Ancak gerek deprem bölgesinde tanık oldukları ve yaşadığı cehennem, çaresizlik duygusu gerek dönüşte açılan soruşturma ve gerekse aile hekimliği pratiğindeki sorunlar nedeniyle Fisli de binlerce meslektaşı gibi bir başka yol aradı. Almanya, kendi deyimiyle ‘B planı’ydı. Buradan kabul alan Fisli, TTB’den iyi hal belgesi aldı. Vize için başvurdu. Halen Almancasını güçlendirmeye çalışıyor.
Diken’e konuşan Fisli, “Bu bir politik soruşturma. Adıyaman’da olduğumu, İTO ile gittiğim biliniyordu. Hangisi suç? Deprem bölgesine gitmem mi? İTO ile gitmem mi? Kaldı ki ben de depremzedeyim” diye konuştu.
‘Başka seçenek bırakmıyor’
Fisli hakkında daha önce de soruşturmalar açılmış. Kah üyesi olduğu sendikanın iş bırakma eylemine katıldığı, kah önceki aile hekimi bağışlanan eşyaları götürünce birim eşyasız kaldığı, kah ‘nizami’ olmayan tabela yüzünden … Hatta en son denetimde koltuklarda kedi tüyü görülmesi de sorun olmuş. Fisli, “Bu açılan soruşturmalar, gitmeye zorluyor. Başka bir seçenek bırakmıyor” dedi.

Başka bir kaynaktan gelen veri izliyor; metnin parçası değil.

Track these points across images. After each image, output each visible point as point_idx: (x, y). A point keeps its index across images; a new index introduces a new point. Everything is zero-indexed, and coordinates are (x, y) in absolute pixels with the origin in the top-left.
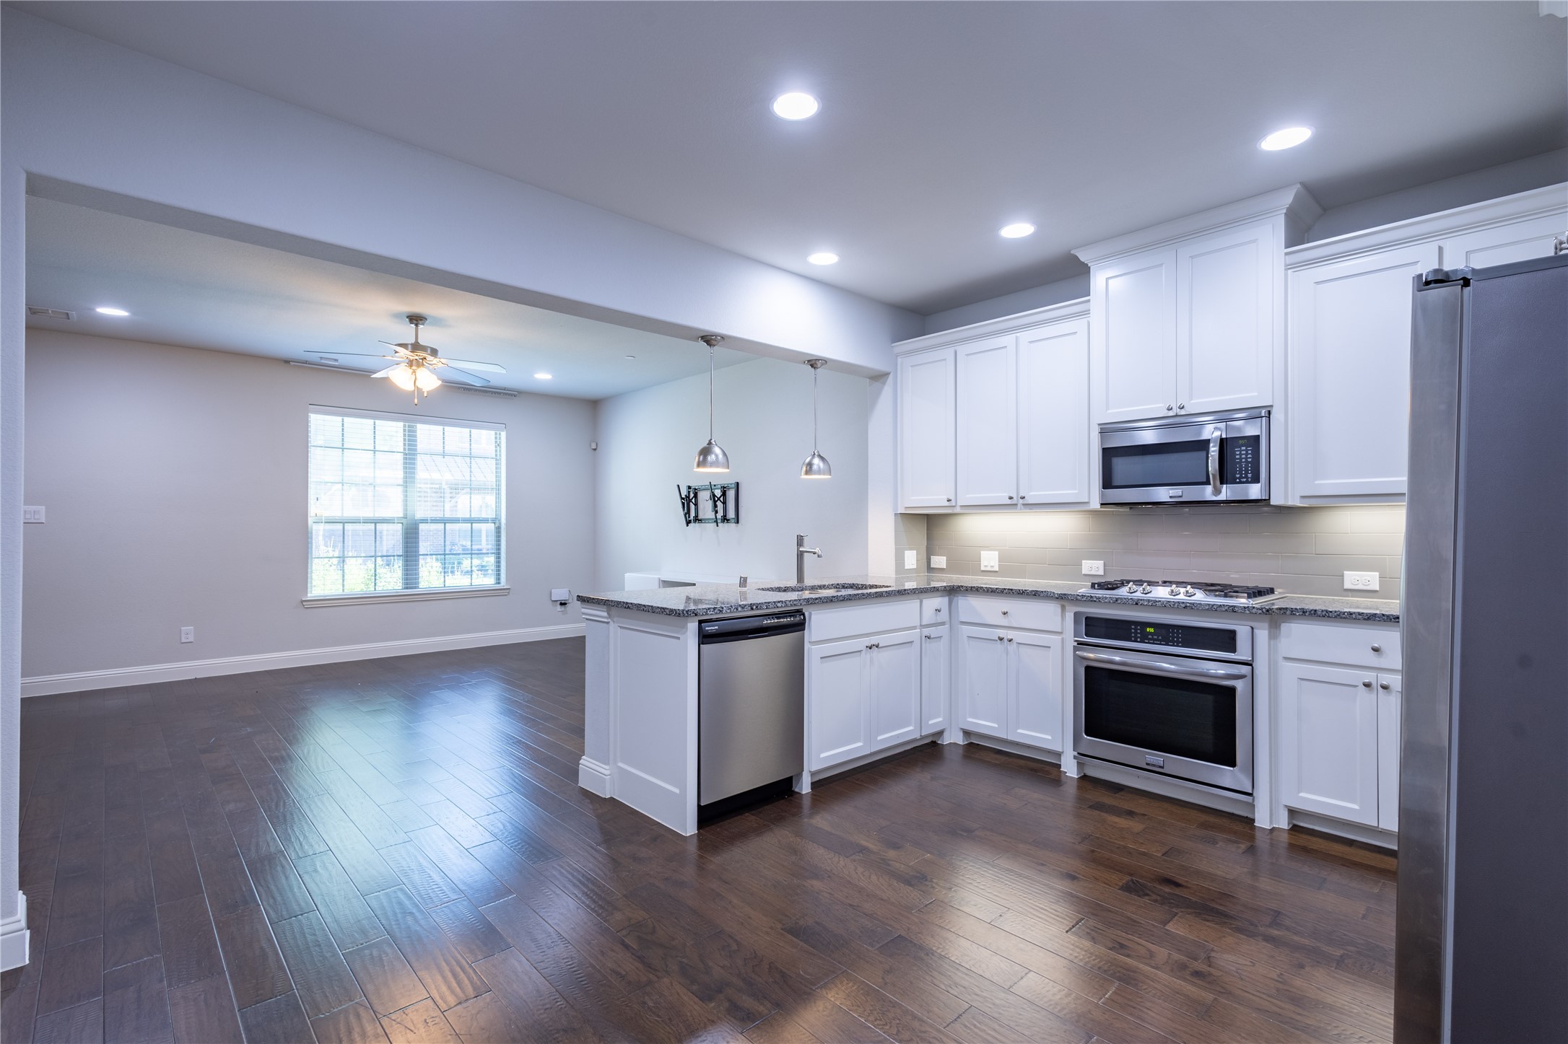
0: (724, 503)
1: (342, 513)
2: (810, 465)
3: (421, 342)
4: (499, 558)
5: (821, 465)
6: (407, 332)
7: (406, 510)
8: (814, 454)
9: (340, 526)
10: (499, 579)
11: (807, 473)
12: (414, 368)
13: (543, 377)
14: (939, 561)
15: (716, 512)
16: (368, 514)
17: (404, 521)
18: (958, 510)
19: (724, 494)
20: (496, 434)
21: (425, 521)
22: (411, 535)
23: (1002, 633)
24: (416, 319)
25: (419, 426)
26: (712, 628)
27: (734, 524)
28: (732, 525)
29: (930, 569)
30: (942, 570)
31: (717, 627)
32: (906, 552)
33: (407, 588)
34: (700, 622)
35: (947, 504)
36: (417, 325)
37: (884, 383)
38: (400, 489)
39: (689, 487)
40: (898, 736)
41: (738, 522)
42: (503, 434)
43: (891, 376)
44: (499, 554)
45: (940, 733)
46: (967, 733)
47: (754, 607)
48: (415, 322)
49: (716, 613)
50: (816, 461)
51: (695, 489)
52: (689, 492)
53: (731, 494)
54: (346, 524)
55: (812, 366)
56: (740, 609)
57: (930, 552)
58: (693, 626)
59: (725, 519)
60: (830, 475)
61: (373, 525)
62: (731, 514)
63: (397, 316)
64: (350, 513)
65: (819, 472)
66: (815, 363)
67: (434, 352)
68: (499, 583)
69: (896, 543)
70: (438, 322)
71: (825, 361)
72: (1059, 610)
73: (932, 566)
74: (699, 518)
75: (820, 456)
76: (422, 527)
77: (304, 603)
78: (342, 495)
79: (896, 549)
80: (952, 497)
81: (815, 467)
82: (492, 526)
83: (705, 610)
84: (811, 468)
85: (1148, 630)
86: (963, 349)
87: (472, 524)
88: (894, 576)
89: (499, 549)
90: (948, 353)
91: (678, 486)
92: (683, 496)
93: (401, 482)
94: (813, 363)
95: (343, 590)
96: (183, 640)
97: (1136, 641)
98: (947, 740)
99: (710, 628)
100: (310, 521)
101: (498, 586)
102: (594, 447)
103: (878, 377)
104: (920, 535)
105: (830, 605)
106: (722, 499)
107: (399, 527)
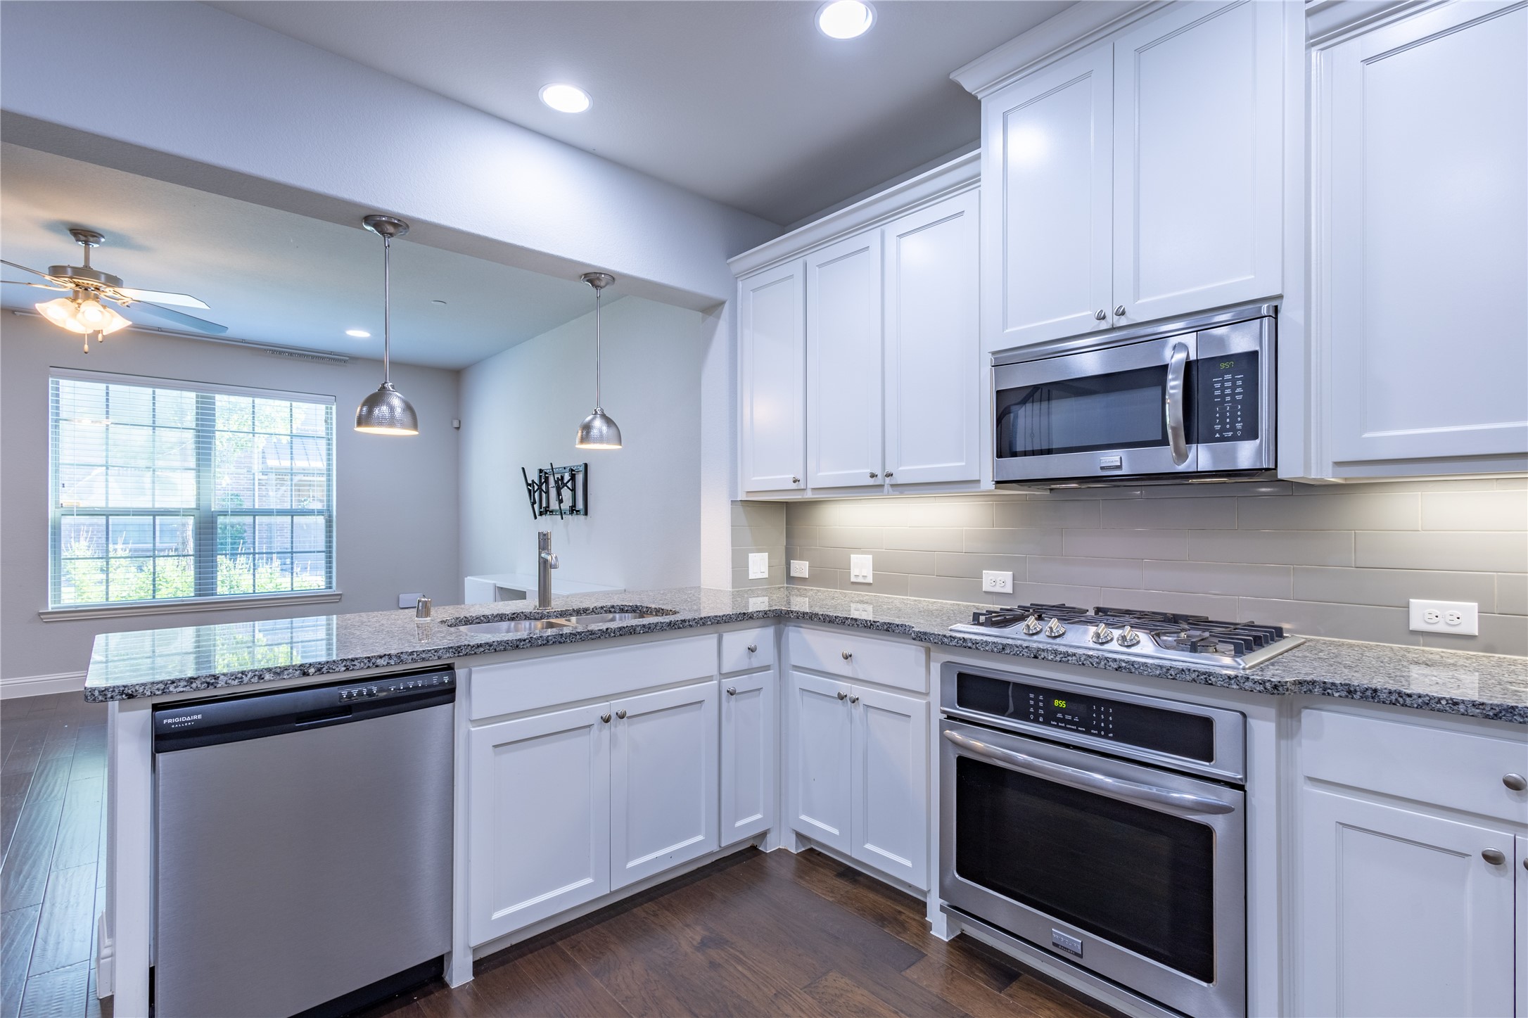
0: (573, 490)
1: (107, 503)
2: (587, 428)
3: (94, 265)
4: (330, 557)
5: (605, 429)
6: (73, 253)
7: (198, 500)
8: (596, 413)
9: (102, 520)
10: (330, 583)
11: (583, 440)
12: (80, 301)
13: (359, 335)
14: (801, 568)
15: (561, 501)
16: (144, 503)
17: (196, 513)
18: (809, 495)
19: (573, 478)
20: (327, 408)
21: (224, 514)
22: (207, 530)
23: (844, 687)
24: (83, 234)
25: (218, 398)
26: (184, 719)
27: (584, 517)
28: (582, 517)
29: (790, 579)
30: (802, 580)
31: (200, 717)
32: (751, 556)
33: (200, 595)
34: (156, 707)
35: (794, 486)
36: (86, 243)
37: (719, 317)
38: (193, 474)
39: (541, 471)
40: (671, 856)
41: (586, 514)
42: (334, 407)
43: (727, 306)
44: (330, 552)
45: (763, 835)
46: (800, 837)
47: (312, 670)
48: (82, 238)
49: (197, 689)
50: (598, 424)
51: (546, 473)
52: (540, 476)
53: (580, 478)
54: (110, 517)
55: (591, 281)
56: (267, 676)
57: (790, 555)
58: (141, 716)
59: (573, 510)
60: (621, 445)
61: (152, 517)
62: (580, 505)
63: (54, 227)
64: (117, 502)
65: (601, 439)
66: (599, 279)
67: (113, 281)
68: (330, 588)
69: (734, 543)
70: (120, 241)
71: (612, 277)
72: (923, 657)
73: (791, 575)
74: (551, 508)
75: (604, 416)
76: (221, 520)
77: (42, 617)
78: (107, 481)
79: (733, 551)
80: (800, 476)
81: (595, 432)
82: (321, 520)
84: (588, 433)
85: (1057, 703)
86: (813, 259)
87: (292, 516)
88: (730, 589)
89: (330, 547)
90: (795, 267)
91: (523, 469)
92: (530, 482)
93: (192, 463)
94: (593, 278)
95: (107, 599)
97: (1036, 721)
98: (770, 847)
99: (177, 720)
100: (52, 512)
101: (329, 592)
102: (456, 424)
103: (711, 308)
104: (776, 530)
105: (516, 653)
106: (569, 485)
107: (191, 521)
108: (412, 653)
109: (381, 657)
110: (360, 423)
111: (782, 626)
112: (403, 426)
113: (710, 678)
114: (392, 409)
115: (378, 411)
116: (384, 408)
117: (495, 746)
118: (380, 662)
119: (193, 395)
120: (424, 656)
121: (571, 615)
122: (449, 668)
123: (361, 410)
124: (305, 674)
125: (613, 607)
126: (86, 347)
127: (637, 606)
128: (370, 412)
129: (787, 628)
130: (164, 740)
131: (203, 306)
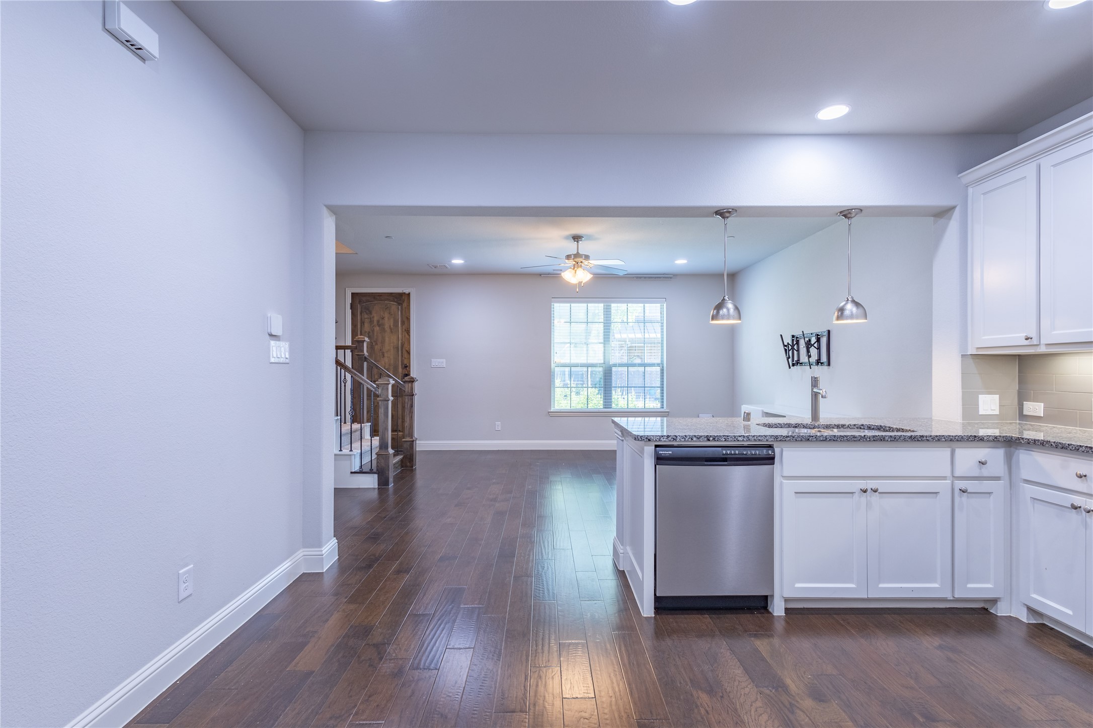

Fisli’nin halen 3 bin 750 kayıtlı hastası var. Ancak adada başka bir sağlık kurumu bulunmadığı için yeri gelince 112 gibi çalışıyor, acil müdahaleler yapıyor. Hasta nüfusunun yaş ortalaması yüksek. Hastaları kışın yaşadıkları yerlerden ona geliyor. Adadaki askerler de aile sağlığı merkezinden hizmet alabiliyor.
‘5 dakika bile ayıramıyorum’
Mevcut koşullarda hekimliği icra etmenin çok güç olduğunu belirten Fisli, yaşadıklarını şöyle anlattı: “Bugün öğleye kadar 60, dün toplam 120 hasta başvurdu. Bunlar rakam değil, insan! Ben de insanım! Hastama 5 dakika bile ayıramıyorum. Yapmak istediğim hekimlik bu değil. İnsan hayatıyla uğraşıyoruz. Almanya’da hekimlik yapan arkadaşıma soruyorum, ‘7 hasta geldi’ diyor. Psikolojik savaş, baskı, iş yükü beni çok yoruyor. Sürdürülebilir bir şey değil. İkinci bir aile hekiminin görevlendirilmesini yazıyla talep ettim. Görevlendirme yapılmadı. Hekimliği 08.00-17.00 arasında yapılan bir meslek olarak görmem. Hastalarım için her zaman ulaşılabilirim. Tuvalete gidecek zamanım olmuyor bazen. Hemşire izne ayrıldığında bile yerine hemşire görevlendirilmiyor. Bu yaşanılabilir bir hayat değil. Mobbinge maruz kalıyorum. Ciddi ağrılar, tükenmişlik nedeniyle ocaktan itibaren de ayrılmak istemiş, istifa dilekçesi vermiştim. Yine hastalarımın yine ısrarı üzerine geri çekmiştim. Şimdi soruşturmanın sonucu bekliyorum.”